Côté territoires volontaires pour entrer dans la 2e étape de l’expérimentation, les niveaux d’avancement ne sont pas les mêmes mais tous témoignent de la dynamique engagée. Sur le territoire de Pont-Château (Loire atlantique), « le département a mis en place un plan de lutte contre le chômage et Territoires zéro chômeur de longue durée en fait partie », explique Danielle Cornet. « Le comité local est constitué et s’est réuni deux fois, c’est le tout début de la démarche mais je suis déjà très contente que l’on ait créé le consensus et dépassé les premières barrières », ajoute la maire de Pont-Château. À Bouffémont (Val d’Oise), « la démarche est partie de citoyens et, aujourd’hui, le comité local est en place », affirme Jacques Lek, membre de Solidarités nouvelles face au chômage (SNC), la prochaine étape étant de prendre contact avec les demandeurs d’emploi. Candidat malheureux lors de l’appel à projets fin 2016, le Clunisois (Saône-et-Loire), « poursuit la démarche engagée ». « La prise de conscience que le territoire ne devait pas dépendre d’un seul employeur et qu’économie et emploi devaient marcher main dans la main s’est faite en 2012, lorsque le 1er employeur du bassin a été mis en redressement judiciaire », explique Jean-Luc Delpeuch, président de la communauté de communes. « La compétence emploi a été confiée à la communauté de communes et un pôle territorial de coopération économique a été mis en place », ce dernier remplit le rôle de comité local. « Cette démarche a la vertu de fédérer tous les acteurs et de les amener à travailler ensemble, sur ce sujet, mais aussi sur tous les autres », conclut Danielle Cornet.

L’INTERVENTION DE CHRISTOPHE ITIER

« Territoires zéro chômeur de longue durée a toute sa place dans la feuille de route pour développer l’ESS » 

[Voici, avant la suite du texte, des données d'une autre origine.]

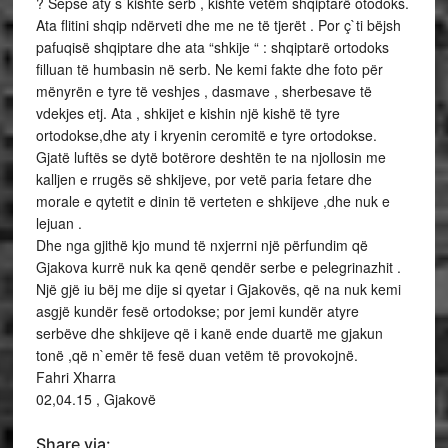
? Sepse aty s`kishte serb , kishte vetëm shqiptarë otodoks.
Ata flitini shqip ndërveti dhe me ne të tjerët . Por ç`ti bëjsh
pafuqisë shqiptare dhe ata “shkije “ : shqiptarë ortodoks
filluan të humbasin në serb. Ne kemi fakte dhe foto për
mënyrën e tyre të veshjes , dasmave , sherbesave të
vdekjes etj. Ata , shkijet e kishin një kishë të tyre
ortodokse,dhe aty i kryenin ceromitë e tyre ortodokse.
Gjatë luftës se dytë botërore deshtën te na njollosin me
kalljen e rrugës së shkijeve, por vetë paria fetare dhe
morale e qytetit e dinin të verteten e shkijeve ,dhe nuk e
lejuan .
Dhe nga gjithë kjo mund të nxjerrni një përfundim që
Gjakova kurrë nuk ka qenë qendër serbe e pelegrinazhit .
Një gjë iu bëj me dije si qyetar i Gjakovës, që na nuk kemi
asgjë kundër fesë ortodokse; por jemi kundër atyre
serbëve dhe shkijeve që i kanë ende duartë me gjakun
tonë ,që n`emër të fesë duan vetëm të provokojnë.
Fahri Xharra
02,04.15 , Gjakovë
Share via:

« Territoires zéro chômeur de longue durée est une innovation sociale extrêmement importante qui rentre pleinement dans ce que nous sommes en train de porter sur le plan politique », a affirmé Christophe Itier en clôture de la journée de travail organisée par l’association TZCLD, dans les locaux d’Accenture France à Paris. Le Haut-commissaire à l’économie sociale et solidaire et à l’innovation sociale a indiqué être « en train de co-écrire une feuille de route pour un plan de développement de l’ESS », feuille de route « dans laquelle Territoires zéro chômeur de longue durée a toute sa place ». « Nous allons lancer un laboratoire accélérateur de l’innovation sociale début 2018 », a-t-il ajouté, avec « une quinzaine d’initiatives phare qui en seront les piliers », invitant Territoires zéro chômeur de longue durée à en faire partie. Par ailleurs, des « territoires pilotes seront sélectionnés au 1er trimestre » pour « accélérer les écosystèmes existants sur ces territoires ». « Sur les sujets de lutte contre le chômage, de transition écologique, numérique, etc, nous ne pourrons pas y arriver à travers les seules politiques publiques », conclut le Haut-commissaire, « c’est d’abord les initiatives locales qui vont permettre de répondre à ces questions, ce qui impose à l’État de revoir son rôle : être un peu moins dirigiste tout en veillant à la cohésion sociale et en accélérant les initiatives ».